Saved entries:
-=-=-=-=-

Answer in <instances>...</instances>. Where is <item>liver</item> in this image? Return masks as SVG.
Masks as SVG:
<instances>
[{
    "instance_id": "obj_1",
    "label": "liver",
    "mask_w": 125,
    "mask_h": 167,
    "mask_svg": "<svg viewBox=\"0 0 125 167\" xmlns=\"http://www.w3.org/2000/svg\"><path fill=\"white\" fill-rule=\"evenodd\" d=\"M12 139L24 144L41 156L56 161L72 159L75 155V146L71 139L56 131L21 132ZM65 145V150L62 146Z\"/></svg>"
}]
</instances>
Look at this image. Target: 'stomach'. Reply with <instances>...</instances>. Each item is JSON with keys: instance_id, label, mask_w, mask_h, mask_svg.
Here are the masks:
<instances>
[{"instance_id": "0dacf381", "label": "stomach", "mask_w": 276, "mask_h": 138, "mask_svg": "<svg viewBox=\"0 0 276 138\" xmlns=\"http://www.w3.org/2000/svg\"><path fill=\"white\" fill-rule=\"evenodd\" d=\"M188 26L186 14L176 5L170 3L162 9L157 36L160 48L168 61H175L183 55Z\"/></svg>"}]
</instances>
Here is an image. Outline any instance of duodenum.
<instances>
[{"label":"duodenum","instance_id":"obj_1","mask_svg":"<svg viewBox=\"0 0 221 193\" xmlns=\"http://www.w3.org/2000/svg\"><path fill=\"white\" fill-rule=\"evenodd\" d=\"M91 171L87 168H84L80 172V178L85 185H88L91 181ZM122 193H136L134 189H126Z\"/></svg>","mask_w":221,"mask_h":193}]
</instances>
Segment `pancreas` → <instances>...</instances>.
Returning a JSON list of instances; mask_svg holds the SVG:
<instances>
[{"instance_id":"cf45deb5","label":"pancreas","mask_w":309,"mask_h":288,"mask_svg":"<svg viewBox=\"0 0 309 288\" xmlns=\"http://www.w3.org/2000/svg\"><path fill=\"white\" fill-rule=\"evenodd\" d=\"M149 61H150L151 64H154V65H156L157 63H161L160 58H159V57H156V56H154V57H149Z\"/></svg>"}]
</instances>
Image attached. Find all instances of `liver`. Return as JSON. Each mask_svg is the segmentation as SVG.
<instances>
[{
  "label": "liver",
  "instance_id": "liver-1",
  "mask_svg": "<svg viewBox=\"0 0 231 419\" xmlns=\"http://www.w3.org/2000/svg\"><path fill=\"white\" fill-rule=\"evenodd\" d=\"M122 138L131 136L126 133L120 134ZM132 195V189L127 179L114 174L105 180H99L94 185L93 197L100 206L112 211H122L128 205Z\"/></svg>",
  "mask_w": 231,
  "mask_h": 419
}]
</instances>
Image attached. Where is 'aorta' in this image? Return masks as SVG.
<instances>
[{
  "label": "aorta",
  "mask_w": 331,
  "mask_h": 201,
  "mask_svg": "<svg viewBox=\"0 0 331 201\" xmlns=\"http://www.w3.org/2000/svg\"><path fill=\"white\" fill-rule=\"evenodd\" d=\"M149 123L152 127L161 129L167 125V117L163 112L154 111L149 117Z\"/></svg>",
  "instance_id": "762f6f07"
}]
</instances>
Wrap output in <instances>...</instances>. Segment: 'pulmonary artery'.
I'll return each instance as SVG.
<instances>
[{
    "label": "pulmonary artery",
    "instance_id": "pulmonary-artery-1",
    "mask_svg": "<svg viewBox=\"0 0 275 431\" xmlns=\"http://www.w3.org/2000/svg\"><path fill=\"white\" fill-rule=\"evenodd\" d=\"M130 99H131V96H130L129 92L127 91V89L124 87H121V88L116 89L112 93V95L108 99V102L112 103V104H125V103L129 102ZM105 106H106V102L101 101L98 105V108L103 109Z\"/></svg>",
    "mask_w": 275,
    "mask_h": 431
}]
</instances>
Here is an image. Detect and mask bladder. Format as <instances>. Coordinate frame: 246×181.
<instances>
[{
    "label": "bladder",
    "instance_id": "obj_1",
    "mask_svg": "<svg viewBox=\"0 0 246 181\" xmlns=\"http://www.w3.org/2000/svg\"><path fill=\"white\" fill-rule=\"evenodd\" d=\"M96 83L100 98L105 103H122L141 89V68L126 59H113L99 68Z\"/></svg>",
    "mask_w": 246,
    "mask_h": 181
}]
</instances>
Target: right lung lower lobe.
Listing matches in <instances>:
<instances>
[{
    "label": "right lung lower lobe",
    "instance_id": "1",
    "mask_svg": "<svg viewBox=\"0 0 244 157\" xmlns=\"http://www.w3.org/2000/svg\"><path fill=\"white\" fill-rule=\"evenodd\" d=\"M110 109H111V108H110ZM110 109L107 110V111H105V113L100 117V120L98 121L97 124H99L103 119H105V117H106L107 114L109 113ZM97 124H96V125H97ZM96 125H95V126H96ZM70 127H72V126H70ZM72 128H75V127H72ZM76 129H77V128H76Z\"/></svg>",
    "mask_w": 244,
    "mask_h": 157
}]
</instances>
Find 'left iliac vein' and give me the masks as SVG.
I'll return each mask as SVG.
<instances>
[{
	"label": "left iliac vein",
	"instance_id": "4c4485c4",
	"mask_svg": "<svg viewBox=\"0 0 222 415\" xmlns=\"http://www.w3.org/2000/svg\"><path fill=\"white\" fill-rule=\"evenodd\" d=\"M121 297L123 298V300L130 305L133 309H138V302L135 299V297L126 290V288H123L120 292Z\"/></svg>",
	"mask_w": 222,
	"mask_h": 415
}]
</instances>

-=-=-=-=-

▸ Exercise details: Count the lines of the entries that contain the string "aorta", treating uppercase and lowercase as different. Give only the number.

▸ Exercise response: 2